Définition de l'AI Act : qu'est-ce que c'est et pourquoi ça vous concerne

Définition rapide — L'AI Act (Règlement UE 2024/1689) est la première loi mondiale sur l'intelligence artificielle. Adopté en juin 2024, entré en vigueur en août 2024, il classe les systèmes d'IA selon 4 niveaux de risque et impose des obligations proportionnelles à toute entreprise développant ou utilisant de l'IA dans l'Union européenne.

L'AI Act est le Règlement (UE) 2024/1689, la première loi au monde à encadrer de façon globale l'intelligence artificielle. Adopté par l'Union européenne en juin 2024 et entré en vigueur en août 2024, il s'applique à toutes les entreprises qui développent, vendent ou utilisent des systèmes d'IA en Europe.

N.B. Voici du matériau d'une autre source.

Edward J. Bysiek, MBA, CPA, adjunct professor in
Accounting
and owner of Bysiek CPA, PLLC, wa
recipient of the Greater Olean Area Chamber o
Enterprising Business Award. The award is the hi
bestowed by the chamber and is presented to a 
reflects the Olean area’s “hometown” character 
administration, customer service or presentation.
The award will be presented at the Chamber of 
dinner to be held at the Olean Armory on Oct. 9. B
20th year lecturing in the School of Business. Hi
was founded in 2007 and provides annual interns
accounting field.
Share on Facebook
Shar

Définition officielle de l'AI Act

L'AI Act est le nom commun du Règlement (UE) 2024/1689 du Parlement européen et du Conseil du 13 juin 2024, qui établit des règles harmonisées concernant l'intelligence artificielle.

En termes simples : c'est la loi européenne sur l'IA. Elle définit ce qu'est un système d'IA (article 3), classe ces systèmes selon leur niveau de risque, et impose des obligations proportionnelles aux risques.

Définition d'un système d'IA selon l'AI Act

L'AI Act définit précisément ce qu'il réglemente. Selon l'article 3 paragraphe 1, un système d'IA est «un système automatisé conçu pour fonctionner à des niveaux d'autonomie variables et qui peut faire preuve d'une capacité d'adaptation après déploiement, et qui, pour des objectifs implicites ou explicites, déduit à partir des données d'entrée comment générer des sorties telles que des prédictions, du contenu, des recommandations ou des décisions qui peuvent influencer des environnements physiques ou virtuels».

Le point essentiel : l'AI Act ne s'applique pas à tous les logiciels, mais spécifiquement aux systèmes qui apprennent, déduisent ou généralisent à partir de données.

Pourquoi l'AI Act a-t-il été créé ?

L'AI Act répond à trois besoins fondamentaux :

  • Protéger les droits fondamentaux des personnes face aux risques de l'IA (discrimination, manipulation, surveillance de masse)
  • Créer un marché intérieur harmonisé pour l'IA (éviter 27 lois nationales différentes et disparates)
  • Établir un cadre de confiance pour favoriser l'adoption responsable de l'IA en entreprise
  • Positionner l'Europe comme leader de la gouvernance IA mondiale

À qui s'applique l'AI Act ?

À tout acteur de la chaîne de valeur de l'IA opérant en Europe : fournisseurs (développeurs), déployeurs (utilisateurs professionnels), importateurs et distributeurs. Même les entreprises hors UE sont concernées si leurs systèmes affectent des personnes en Europe (art. 2).

Pour une analyse complète des obligations par rôle, consultez notre Guide complet AI Act et les obligations par niveau de risque. Pour les PME, voir notre dossier obligations entreprises 2026.

Ce que vous devez retenir

L'AI Act est une réalité juridique depuis août 2024. Comprendre sa définition et son périmètre est la première étape pour évaluer si et comment il vous concerne. Pour aller plus loin : résumé de l'EU AI Act, résumé en 10 points, tableau de classification des risques et glossaire AI Act.

Questions fréquentes

Qu'est-ce que l'AI Act ?

L'AI Act (Règlement UE 2024/1689) est la première loi mondiale sur l'intelligence artificielle. Adopté en juin 2024, il classe les systèmes d'IA selon 4 niveaux de risque et impose des obligations proportionnelles à toute entreprise développant ou utilisant de l'IA dans l'UE.

AI Act est-il une directive ou un règlement ?

C'est un règlement, pas une directive. Un règlement européen est directement applicable dans tous les États membres sans transposition nationale. Les obligations sont donc identiques en France, en Allemagne, en Espagne, etc.

L'AI Act s'applique-t-il aux associations et collectivités ?

Oui. L'AI Act s'applique à toutes les entités — entreprises, administrations publiques, associations — qui développent ou déploient des systèmes d'IA dans leurs activités. Les exemptions ne concernent que les usages strictement personnels et certains usages militaires et de sécurité nationale.